=== Data for analysis ===
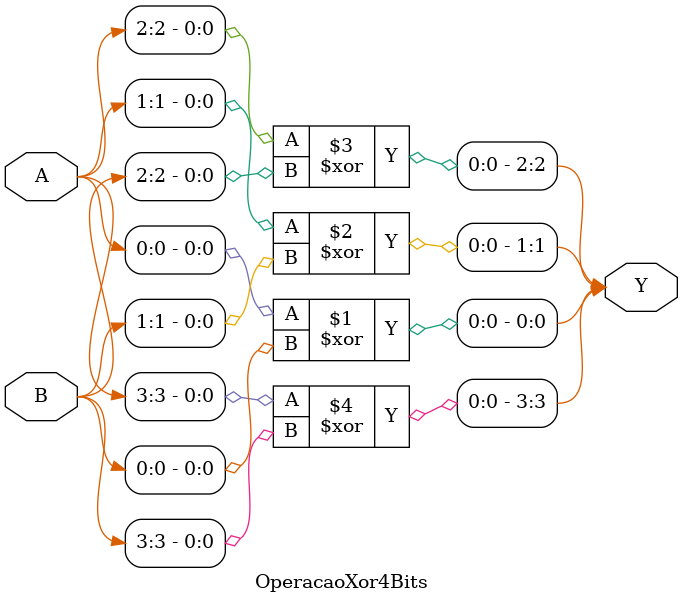
<source format=v>
module OperacaoXor4Bits(
    input [3:0] A,
    input [3:0] B,
    output [3:0] Y
);
    // Instancia uma porta XOR para cada par de bits
    xor x0(Y[0], A[0], B[0]);
    xor x1(Y[1], A[1], B[1]);
    xor x2(Y[2], A[2], B[2]);
    xor x3(Y[3], A[3], B[3]);
endmodule
</source>
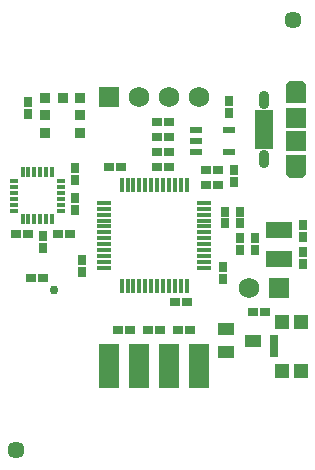
<source format=gts>
G04*
G04 #@! TF.GenerationSoftware,Altium Limited,Altium Designer,22.3.1 (43)*
G04*
G04 Layer_Color=8388736*
%FSLAX25Y25*%
%MOIN*%
G70*
G04*
G04 #@! TF.SameCoordinates,8BB9F333-D91B-4341-8B3B-76DA7BD7A395*
G04*
G04*
G04 #@! TF.FilePolarity,Negative*
G04*
G01*
G75*
%ADD23R,0.06500X0.15000*%
%ADD28R,0.03150X0.01378*%
%ADD29R,0.01378X0.03347*%
%ADD30R,0.01181X0.04724*%
%ADD31R,0.04724X0.01181*%
%ADD32R,0.04331X0.02362*%
%ADD33R,0.04937X0.04543*%
%ADD34R,0.03165X0.07693*%
%ADD35R,0.03362X0.02969*%
%ADD36R,0.08500X0.05300*%
%ADD37R,0.02969X0.03362*%
%ADD38R,0.05528X0.04150*%
%ADD39R,0.07102X0.06906*%
%ADD40R,0.06315X0.02575*%
%ADD41R,0.03756X0.03362*%
%ADD42R,0.03362X0.03756*%
%ADD43C,0.06906*%
%ADD44R,0.06906X0.06906*%
%ADD45O,0.07102X0.04051*%
%ADD46O,0.03559X0.06118*%
%ADD47C,0.03000*%
%ADD48C,0.05724*%
G36*
X103745Y105280D02*
Y99768D01*
X103742Y99665D01*
X103734Y99562D01*
X103721Y99460D01*
X103702Y99358D01*
X103678Y99258D01*
X103648Y99159D01*
X103614Y99062D01*
X103575Y98967D01*
X103530Y98874D01*
X103481Y98783D01*
X103427Y98696D01*
X103369Y98611D01*
X103306Y98529D01*
X103239Y98450D01*
X103168Y98376D01*
X103094Y98305D01*
X103015Y98238D01*
X102933Y98175D01*
X102848Y98117D01*
X102761Y98063D01*
X102670Y98014D01*
X102577Y97969D01*
X102482Y97930D01*
X102385Y97896D01*
X102286Y97866D01*
X102186Y97842D01*
X102084Y97824D01*
X101982Y97810D01*
X101879Y97802D01*
X101776Y97799D01*
X98824D01*
X98721Y97802D01*
X98618Y97810D01*
X98516Y97824D01*
X98414Y97842D01*
X98314Y97866D01*
X98215Y97896D01*
X98118Y97930D01*
X98023Y97969D01*
X97930Y98014D01*
X97839Y98063D01*
X97751Y98117D01*
X97667Y98175D01*
X97585Y98238D01*
X97506Y98305D01*
X97432Y98376D01*
X97361Y98450D01*
X97294Y98529D01*
X97231Y98611D01*
X97173Y98696D01*
X97119Y98783D01*
X97070Y98874D01*
X97025Y98967D01*
X96986Y99062D01*
X96952Y99159D01*
X96922Y99258D01*
X96898Y99358D01*
X96879Y99460D01*
X96866Y99562D01*
X96858Y99665D01*
X96855Y99768D01*
Y105280D01*
X103745D01*
D02*
G37*
G36*
X96858Y128217D02*
X96866Y128320D01*
X96879Y128422D01*
X96898Y128524D01*
X96922Y128624D01*
X96952Y128723D01*
X96986Y128820D01*
X97025Y128915D01*
X97070Y129008D01*
X97119Y129098D01*
X97173Y129186D01*
X97231Y129271D01*
X97294Y129353D01*
X97361Y129431D01*
X97432Y129506D01*
X97506Y129577D01*
X97585Y129644D01*
X97667Y129707D01*
X97751Y129765D01*
X97839Y129819D01*
X97930Y129868D01*
X98023Y129912D01*
X98118Y129952D01*
X98215Y129986D01*
X98314Y130016D01*
X98414Y130040D01*
X98516Y130058D01*
X98618Y130072D01*
X98721Y130080D01*
X98824Y130083D01*
X101776D01*
X101879Y130080D01*
X101982Y130072D01*
X102084Y130058D01*
X102186Y130040D01*
X102286Y130016D01*
X102385Y129986D01*
X102482Y129952D01*
X102577Y129912D01*
X102670Y129868D01*
X102761Y129819D01*
X102848Y129765D01*
X102933Y129707D01*
X103015Y129644D01*
X103094Y129577D01*
X103168Y129506D01*
X103239Y129431D01*
X103306Y129353D01*
X103369Y129271D01*
X103427Y129186D01*
X103481Y129098D01*
X103530Y129008D01*
X103575Y128915D01*
X103614Y128820D01*
X103648Y128723D01*
X103678Y128624D01*
X103702Y128524D01*
X103721Y128422D01*
X103734Y128320D01*
X103742Y128217D01*
X103745Y128114D01*
Y122602D01*
X96855D01*
Y128114D01*
X96858Y128217D01*
D02*
G37*
D23*
X68000Y35122D02*
D03*
X58000D02*
D03*
X48000D02*
D03*
X38000D02*
D03*
D28*
X6229Y96693D02*
D03*
Y94725D02*
D03*
Y92756D02*
D03*
Y90788D02*
D03*
Y88819D02*
D03*
Y86851D02*
D03*
X21929D02*
D03*
Y88819D02*
D03*
Y90788D02*
D03*
Y92756D02*
D03*
Y94725D02*
D03*
Y96693D02*
D03*
D29*
X9157Y83922D02*
D03*
X11126D02*
D03*
X13094D02*
D03*
X15063D02*
D03*
X17031D02*
D03*
X19000D02*
D03*
Y99622D02*
D03*
X17031D02*
D03*
X15063D02*
D03*
X13094D02*
D03*
X11126D02*
D03*
X9157D02*
D03*
D30*
X63827Y61890D02*
D03*
X61858D02*
D03*
X59890D02*
D03*
X57921D02*
D03*
X55953D02*
D03*
X53984D02*
D03*
X52016D02*
D03*
X50047D02*
D03*
X48079D02*
D03*
X46110D02*
D03*
X44142D02*
D03*
X42173D02*
D03*
Y95354D02*
D03*
X44142D02*
D03*
X46110D02*
D03*
X48079D02*
D03*
X50047D02*
D03*
X52016D02*
D03*
X53984D02*
D03*
X55953D02*
D03*
X57921D02*
D03*
X59890D02*
D03*
X61858D02*
D03*
X63827D02*
D03*
D31*
X36268Y67795D02*
D03*
Y69764D02*
D03*
Y71732D02*
D03*
Y73701D02*
D03*
Y75669D02*
D03*
Y77638D02*
D03*
Y79606D02*
D03*
Y81575D02*
D03*
Y83543D02*
D03*
Y85512D02*
D03*
Y87480D02*
D03*
Y89449D02*
D03*
X69732D02*
D03*
Y87480D02*
D03*
Y85512D02*
D03*
Y83543D02*
D03*
Y81575D02*
D03*
Y79606D02*
D03*
Y77638D02*
D03*
Y75669D02*
D03*
Y73701D02*
D03*
Y71732D02*
D03*
Y69764D02*
D03*
Y67795D02*
D03*
D32*
X66988Y113740D02*
D03*
Y110000D02*
D03*
Y106260D02*
D03*
X78012D02*
D03*
Y113740D02*
D03*
D33*
X101878Y33551D02*
D03*
X95583D02*
D03*
Y49693D02*
D03*
X101878D02*
D03*
D34*
X93122Y41622D02*
D03*
D35*
X57968Y116500D02*
D03*
X54031D02*
D03*
X24969Y79000D02*
D03*
X21032D02*
D03*
X44969Y47000D02*
D03*
X41032D02*
D03*
X54969D02*
D03*
X51032D02*
D03*
X12032Y64500D02*
D03*
X15969D02*
D03*
X70410Y100500D02*
D03*
X74347D02*
D03*
X54031Y101500D02*
D03*
X57968D02*
D03*
X54031Y106500D02*
D03*
X57968D02*
D03*
X70410Y95500D02*
D03*
X74347D02*
D03*
X57968Y111500D02*
D03*
X54031D02*
D03*
X61032Y47000D02*
D03*
X64969D02*
D03*
X86032Y53000D02*
D03*
X89969D02*
D03*
X38032Y101500D02*
D03*
X41969D02*
D03*
X63968Y56500D02*
D03*
X60031D02*
D03*
X7032Y79000D02*
D03*
X10968D02*
D03*
D36*
X94500Y80522D02*
D03*
Y70722D02*
D03*
D37*
X81500Y73654D02*
D03*
Y77591D02*
D03*
X86500Y73654D02*
D03*
Y77591D02*
D03*
X11000Y119032D02*
D03*
Y122968D02*
D03*
X102500Y78031D02*
D03*
Y81968D02*
D03*
Y72969D02*
D03*
Y69032D02*
D03*
X29000Y66531D02*
D03*
Y70468D02*
D03*
X76000Y67968D02*
D03*
Y64031D02*
D03*
X76500Y86568D02*
D03*
Y82631D02*
D03*
X81500Y86568D02*
D03*
Y82631D02*
D03*
X26500Y100937D02*
D03*
Y97000D02*
D03*
X16000Y78469D02*
D03*
Y74532D02*
D03*
X26500Y91000D02*
D03*
Y87063D02*
D03*
X79500Y100268D02*
D03*
Y96332D02*
D03*
X78000Y119532D02*
D03*
Y123468D02*
D03*
D38*
X85929Y43500D02*
D03*
X77071Y39760D02*
D03*
Y47240D02*
D03*
D39*
X100300Y117878D02*
D03*
Y110004D02*
D03*
D40*
X89670Y119059D02*
D03*
Y116500D02*
D03*
Y113941D02*
D03*
Y111382D02*
D03*
Y108823D02*
D03*
D41*
X22500Y124500D02*
D03*
D42*
X28209D02*
D03*
Y118595D02*
D03*
Y112689D02*
D03*
X16791D02*
D03*
Y118595D02*
D03*
Y124500D02*
D03*
D43*
X68000Y124622D02*
D03*
X58000D02*
D03*
X48000D02*
D03*
X84500Y61000D02*
D03*
D44*
X38000Y124622D02*
D03*
X94500Y61000D02*
D03*
D45*
X100300Y127720D02*
D03*
Y100161D02*
D03*
D46*
X89670Y123784D02*
D03*
Y104098D02*
D03*
D47*
X19500Y60500D02*
D03*
D48*
X99299Y150480D02*
D03*
X7000Y7000D02*
D03*
M02*

</source>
===
- [What you are asked to do]
The answer is every line in the data where the word "source" appears.

- [Exercise output]
<source format=v>
</source>
<source format=gts>
</source>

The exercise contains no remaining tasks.